Rats! And Octopi. Even a lifeless shark.

Real or rubber, NHL arenas in the postseason have a way of turning into an overflowing Animal House on the ice once fans get their arms warmed up.

Angry you missed out on zoological fun?

No worries, maybe some of the playoff stars will brighten the mood with the glow-in-the dark wristbands that disgruntled Philadelphia Flyers fans hurled on the ice during a game this week.

The Flyers condemned the fans for soiling the end of a blowout loss that was punctuated by the public address announcer urging them to "show some class."

Hey, at least the giveaway wasn't sponsored by PetSmart.

But Flyers fans aren't alone in pelting the ice with the nearest unbolted-turned-flying object.

Blame Detroit.

According to the Red Wings, the octopus first made its appearance on April 15, 1952. Two Detroit brothers threw it on the ice at Olympia Stadium, the idea being that each tentacle was symbolic of a win in the playoffs.

Back in the day, the six-team NHL required only eight wins of its playoff champion, not the current 16.

The Red Wings swept the series that year, and the octopus toss has been a staple ever since. The tradition carried to Joe Louis Arena on opening night in 1979 when several found their way on to the ice.

The Red Wings even have a 20-foot tall, 800-pound purple octopus named Al on the roof of Joe Louis Arena for their current postseason run.

The mascot was named in honor of Red Wings building manager Al Sobotka — the zamboni driver and, yes, official scooper of any smuggled octopi thrown on the ice. He'll traditionally grab the octopi with his bare hands and twirl them around his head in the arena's tunnel.

"I don't know what the technical name is for stuff that comes off an octopus. I assume it's some sort of gunk," NHL Commissioner Gary Bettman said during the 2008 playoffs. "When it sticks on the ice it's a problem, and when it gets on things — it actually in one game got on a goaltender as it was being swung.

"It's really more about making sure that no player hits something on the ice and blows out his knee. ... I have no illusions," Bettman added. "The octopi will fly, but they just can't be swung because we've got to limit the gunk."

The octopi will fly!

Now that's a postseason slogan in Detroit with legs.

Neither Henrik Lundqvist, Jonathan Quick nor Corey Crawford could ever ride the kind of hot streak capable of stopping all the eclectic items tossed on the ice during an NHL game.

Here are some of the wildest. Please, don't call PETA.

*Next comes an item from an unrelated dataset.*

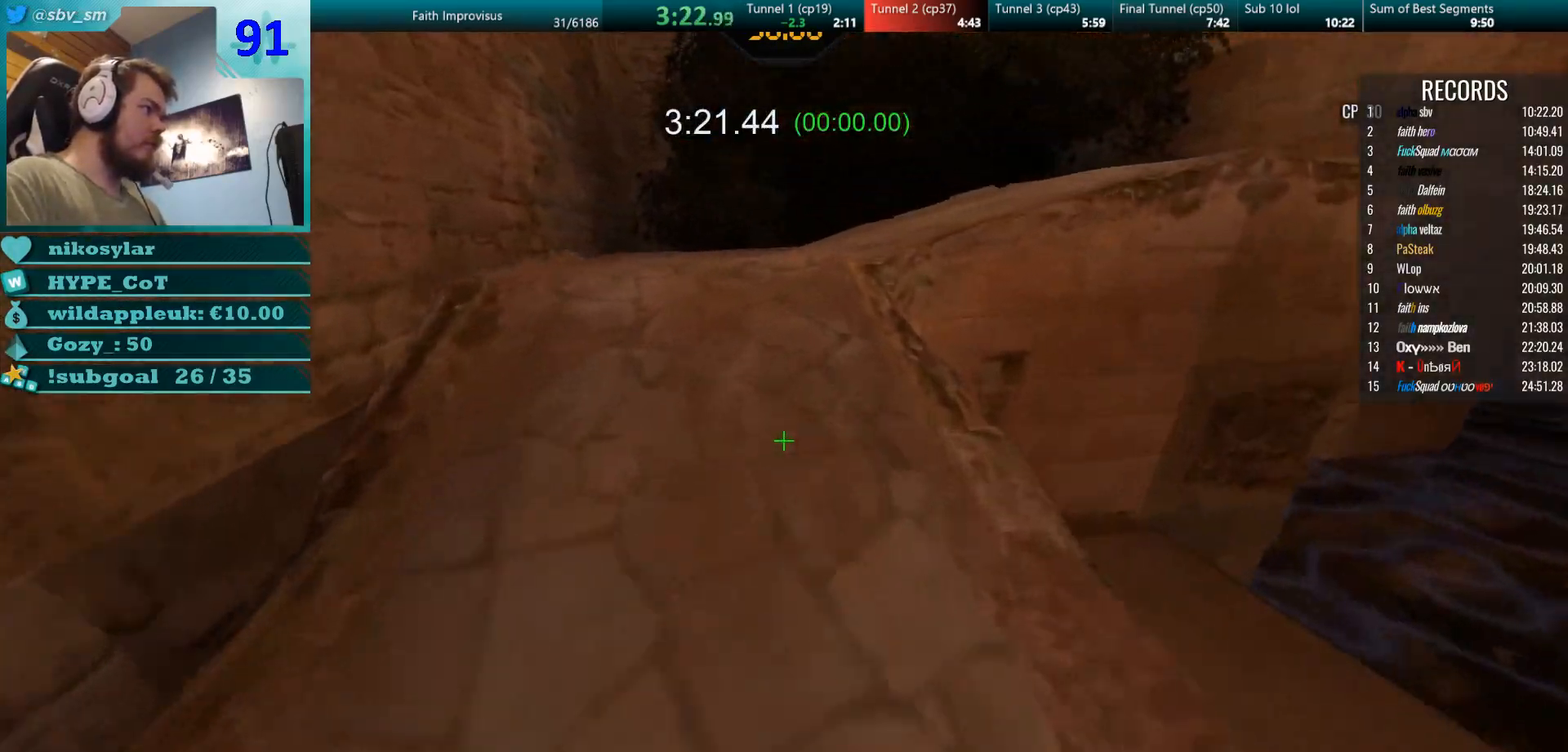
{"keys": ["w"], "mouse": ["right"], "events": [[267, "d", "down"], [317, "w", "up"], [384, "w", "down"], [467, "d", "up"]]}
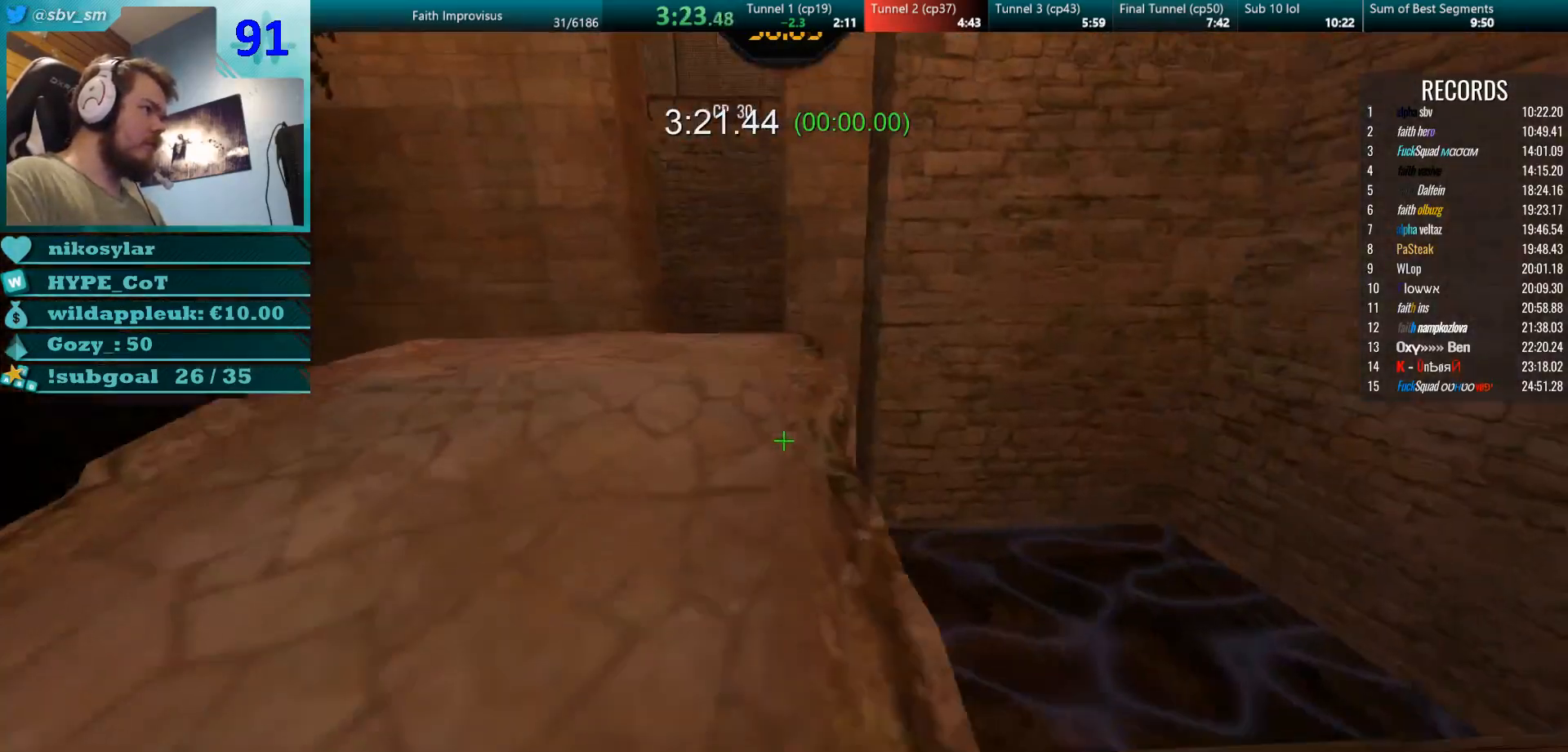
{"keys": ["w"], "mouse": ["right"], "events": [[417, "mouse_right", "up"], [450, "mouse_right", "down"]]}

RAINING RATS: The so-called Florida Panthers "Rat Trick" started when Scott Mellanby used his stick to exterminate a live rat in the Panthers' dressing room before an October 1995 games, then went out and scored two goals that night. By the end of the season, it was raining rats in the arena after every Panther goal and fast became part of Panthers' lore.

The Panthers approve of the tradition and call the stories of the day on their website the "Rats Roundup."

The Miami Herald published a rubber rats playoff etiquette guide before Florida's playoff series with the Islanders that answered some burning questions. Some excerpts:

— "When can I throw my rat? Only after the game is complete."

— "Do I need to sneak my rats in? No."

— "What if I get excited and throw my rat after a goal? The Panthers don't like that."

YOU'RE GONNA NEED A BIGGER BOAT: Maybe the San Jose Sharks should have called on Quint to help them out when one fan threw a 3-foot leopard shark with an octopus sewn into its mouth after a goal in a 2010 Western Conference semifinal game. One of the perpetrators smuggled the shark into the game by duct taping it to his leg.

"It was done for fun, it was done to mock Detroit's throwing the octopus on the ice; mission successful," one of the men told KGO-TV news in the San Francisco Bay Area after completing his far flung stunt, hiding his identity because he didn't want to lose his Sharks season tickets. "Sure, it smelled fishy, but only the freshest shark for this occasion."

WHERE'S THE BEEF: Ottawa super-sized its record down the stretch and used a "Hamburglar" to order up a playoff berth in 2015. With a nickname swiped from the McDonald's mascot, rookie Andrew Hammond took the NHL by storm. Ottawa fans tossed hamburgers on the ice and the owner of six McDonald's locations in the Ottawa Valley arranged for Hammond to have a card that gave him free McDonald's food for life.

Edmonton fans have hit the rib, err, bullseye on ice and tossed Alberta beef at Oilers games. Yes, Kobe isn't the only one who connects from long range in the postseason.

TIP OF THE CAP: Oh yeah, hats!

It's always OK to throw hats when a player nets a hat trick, a long-standing NHL tradition.

The hats are gently swept off the ice and usually added to a display case.

So much easier than calling pest control.